Earlier this year, Paul was told that he and his family would not be invited to the big congressional picnic that the president hosts for members of Congress every summer.
After Paul called it a petty move, Trump issued an invite on his social media account, saying “of course” Paul and his family were invited to the South Lawn event.
The president is spending part of his Tuesday playing host, having Senate Republicans over for lunch at the Rose Garden.
“The incredible Rose Garden, it’s just an incredible place,” Trump said in remarks that opened up the lunch.
Dozens of GOP senators and senior administration officials are in attendance on the patio, which was decked out with yellow umbrella-covered tables for the occasion.
Cheeseburgers and fries are on the menu, as well as “Rose Garden chocolates” for dessert.
Plans are on hold for President Trump to sit down with Russian leader Vladimir Putin to talk about resolving the war in Ukraine, according to a U.S. official.
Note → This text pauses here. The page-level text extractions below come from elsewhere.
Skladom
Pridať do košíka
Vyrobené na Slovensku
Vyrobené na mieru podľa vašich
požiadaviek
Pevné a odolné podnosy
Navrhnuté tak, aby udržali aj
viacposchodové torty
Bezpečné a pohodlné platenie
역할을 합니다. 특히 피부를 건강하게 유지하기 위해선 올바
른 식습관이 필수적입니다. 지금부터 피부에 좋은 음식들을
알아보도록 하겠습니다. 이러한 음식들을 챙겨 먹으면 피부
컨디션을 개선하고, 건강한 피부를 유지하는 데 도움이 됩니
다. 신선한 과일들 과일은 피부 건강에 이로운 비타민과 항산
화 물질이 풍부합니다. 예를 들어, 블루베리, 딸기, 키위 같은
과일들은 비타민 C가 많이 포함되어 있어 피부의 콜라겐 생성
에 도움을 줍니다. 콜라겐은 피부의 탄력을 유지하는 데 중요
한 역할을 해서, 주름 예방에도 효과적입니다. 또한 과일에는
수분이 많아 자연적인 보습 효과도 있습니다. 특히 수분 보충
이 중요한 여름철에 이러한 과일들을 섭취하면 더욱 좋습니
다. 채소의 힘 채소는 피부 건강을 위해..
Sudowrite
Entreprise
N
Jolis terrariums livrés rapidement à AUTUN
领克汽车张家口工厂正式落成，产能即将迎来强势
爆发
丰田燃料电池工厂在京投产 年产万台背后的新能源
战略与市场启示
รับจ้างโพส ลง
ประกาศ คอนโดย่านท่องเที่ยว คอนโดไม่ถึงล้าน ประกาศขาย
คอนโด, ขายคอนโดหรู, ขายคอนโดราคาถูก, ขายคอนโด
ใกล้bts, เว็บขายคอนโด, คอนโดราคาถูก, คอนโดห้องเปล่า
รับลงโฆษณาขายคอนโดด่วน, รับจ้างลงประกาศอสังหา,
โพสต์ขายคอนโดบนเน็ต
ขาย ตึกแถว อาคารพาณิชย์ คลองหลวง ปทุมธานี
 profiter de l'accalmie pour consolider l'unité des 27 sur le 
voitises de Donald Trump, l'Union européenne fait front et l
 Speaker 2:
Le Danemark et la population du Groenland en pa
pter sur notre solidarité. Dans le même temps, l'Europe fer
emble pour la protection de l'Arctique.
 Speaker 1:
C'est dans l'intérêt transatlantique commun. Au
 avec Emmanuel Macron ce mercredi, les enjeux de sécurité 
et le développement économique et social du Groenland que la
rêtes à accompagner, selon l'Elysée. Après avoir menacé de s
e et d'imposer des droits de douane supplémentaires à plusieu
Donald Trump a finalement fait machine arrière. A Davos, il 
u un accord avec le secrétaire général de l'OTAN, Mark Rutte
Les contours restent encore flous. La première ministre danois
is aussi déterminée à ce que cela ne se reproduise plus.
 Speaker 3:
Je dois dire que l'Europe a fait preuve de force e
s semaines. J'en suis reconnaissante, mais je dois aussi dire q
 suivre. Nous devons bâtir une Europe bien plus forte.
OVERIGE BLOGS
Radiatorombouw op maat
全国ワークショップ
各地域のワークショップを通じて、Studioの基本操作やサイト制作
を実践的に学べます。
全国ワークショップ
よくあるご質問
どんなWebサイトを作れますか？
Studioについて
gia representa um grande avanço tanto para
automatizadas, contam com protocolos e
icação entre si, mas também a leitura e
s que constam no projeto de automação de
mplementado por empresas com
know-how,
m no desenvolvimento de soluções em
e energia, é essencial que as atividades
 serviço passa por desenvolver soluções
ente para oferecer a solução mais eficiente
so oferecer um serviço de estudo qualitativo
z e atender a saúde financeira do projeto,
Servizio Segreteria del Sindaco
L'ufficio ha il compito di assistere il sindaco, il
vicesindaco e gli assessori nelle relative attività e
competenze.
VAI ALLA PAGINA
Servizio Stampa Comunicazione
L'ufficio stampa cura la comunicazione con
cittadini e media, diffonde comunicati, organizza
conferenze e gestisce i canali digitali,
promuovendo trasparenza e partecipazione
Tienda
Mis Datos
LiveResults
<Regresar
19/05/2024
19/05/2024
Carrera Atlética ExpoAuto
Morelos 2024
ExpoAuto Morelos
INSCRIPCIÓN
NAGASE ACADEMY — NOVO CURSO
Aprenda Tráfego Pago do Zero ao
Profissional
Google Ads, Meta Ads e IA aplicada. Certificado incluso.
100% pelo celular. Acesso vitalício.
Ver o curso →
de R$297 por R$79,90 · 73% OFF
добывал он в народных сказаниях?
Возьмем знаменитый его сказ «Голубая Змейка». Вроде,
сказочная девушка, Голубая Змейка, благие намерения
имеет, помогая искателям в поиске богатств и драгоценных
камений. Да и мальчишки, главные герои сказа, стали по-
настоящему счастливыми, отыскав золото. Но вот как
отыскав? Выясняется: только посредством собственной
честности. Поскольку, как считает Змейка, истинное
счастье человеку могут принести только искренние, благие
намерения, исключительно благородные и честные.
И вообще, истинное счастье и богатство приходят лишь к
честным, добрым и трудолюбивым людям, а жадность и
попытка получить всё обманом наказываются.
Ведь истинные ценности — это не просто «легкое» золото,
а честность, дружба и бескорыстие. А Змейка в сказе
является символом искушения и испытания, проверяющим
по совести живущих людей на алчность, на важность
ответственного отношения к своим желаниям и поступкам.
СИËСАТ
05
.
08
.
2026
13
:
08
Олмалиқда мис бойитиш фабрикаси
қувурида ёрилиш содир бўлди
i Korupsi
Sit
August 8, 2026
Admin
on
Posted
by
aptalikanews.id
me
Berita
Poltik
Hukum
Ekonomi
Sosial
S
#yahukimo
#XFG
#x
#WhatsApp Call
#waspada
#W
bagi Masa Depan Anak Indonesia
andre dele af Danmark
The meeting had been announced last week. It was supposed to take place in Budapest, although a date had not been set.
The decision was made following a call between U.S. Secretary of State Marco Rubio and Russian Foreign Minister Sergey Lavrov.
The official requested anonymity because they weren’t authorized to speak publicly.
The back-and-forth over Trump’s plans are the latest bout of whiplash caused by his stutter-step efforts to resolve a conflict that has persisted for nearly four years.
-By Matthew Lee and Chris Megerian
Trump on Tuesday received the Richard Nixon Foundation’s Architect of Peace Award, inviting surviving members of the former president’s family to the Oval Office.
White House aide Margo Martin posted pictures of the event, which was closed to the news media, on the social media site X.
Trump took Nixon family members to the West Wing colonnade to see his Presidential Walk of Fame and a picture of Nixon, who resigned in 1974 following the Watergate scandal.
Past winners of the award include former President George W. Bush, Henry Kissinger, Donald Rumsfeld, Dick Cheney and George H.W. Bush. Kissinger has twice won the award, which was established in 1995.
Vance, making his first trip to Israel as vice president, said he came to the country once before, but only “for about 36 hours.”
This time, his plans include visiting the Church of the Holy Sepulcher in Jerusalem. It contains the site of Jesus Christ’s crucifixion, as well as the believed location of his burial tomb.
“I think the world’s Christians will know that this country, that this region of the world means a great deal to me,” Vance said.
Mahmoud Khalil appeared Tuesday in a federal appeals court in Philadelphia as he challenges Trump administration efforts to deport him over his pro-Palestinian activism at Columbia University.
The government wants to overturn a lower court order granting Khalil’s June release from a Louisiana immigration jail. Its attorney, Drew Ensign, said the case belongs before an immigration judge in Louisiana who ruled that Khalil could be deported. “All of this is being conducted in an improper forum,” Ensign said. “So that should be a full stop.”
Khalil’s attorneys asked the three-judge panel of the 3rd Circuit Court of Appeals to affirm the order, which prevents his detention and deportation.
Khalil, a legal U.S. resident married to an American citizen, issued a statement after the hearing: “I’m stating unequivocally: I will continue my legal fight in federal courts for my rights, and for everyone’s right, to free speech.”
▶ Read more about Khalil’s efforts to block his deportation
More than 100 U.S. Census Bureau workers have been told they will be laid off in December due to a lack of funding from the federal government shutdown.
The 101 employees work at the Census Bureau’s call center in Tucson, Arizona, according to a mass layoff notice filed earlier this month with the state of Arizona. These workers help conduct surveys and answer questions about the statistical agency’s surveys. The bureau has another call center in Jeffersonville, Indiana.
Earlier this year, around 1,300 Census Bureau employees took deferred resignations, voluntary separations or early retirement in recent months as part of the DOGE efforts to cut federal government spending.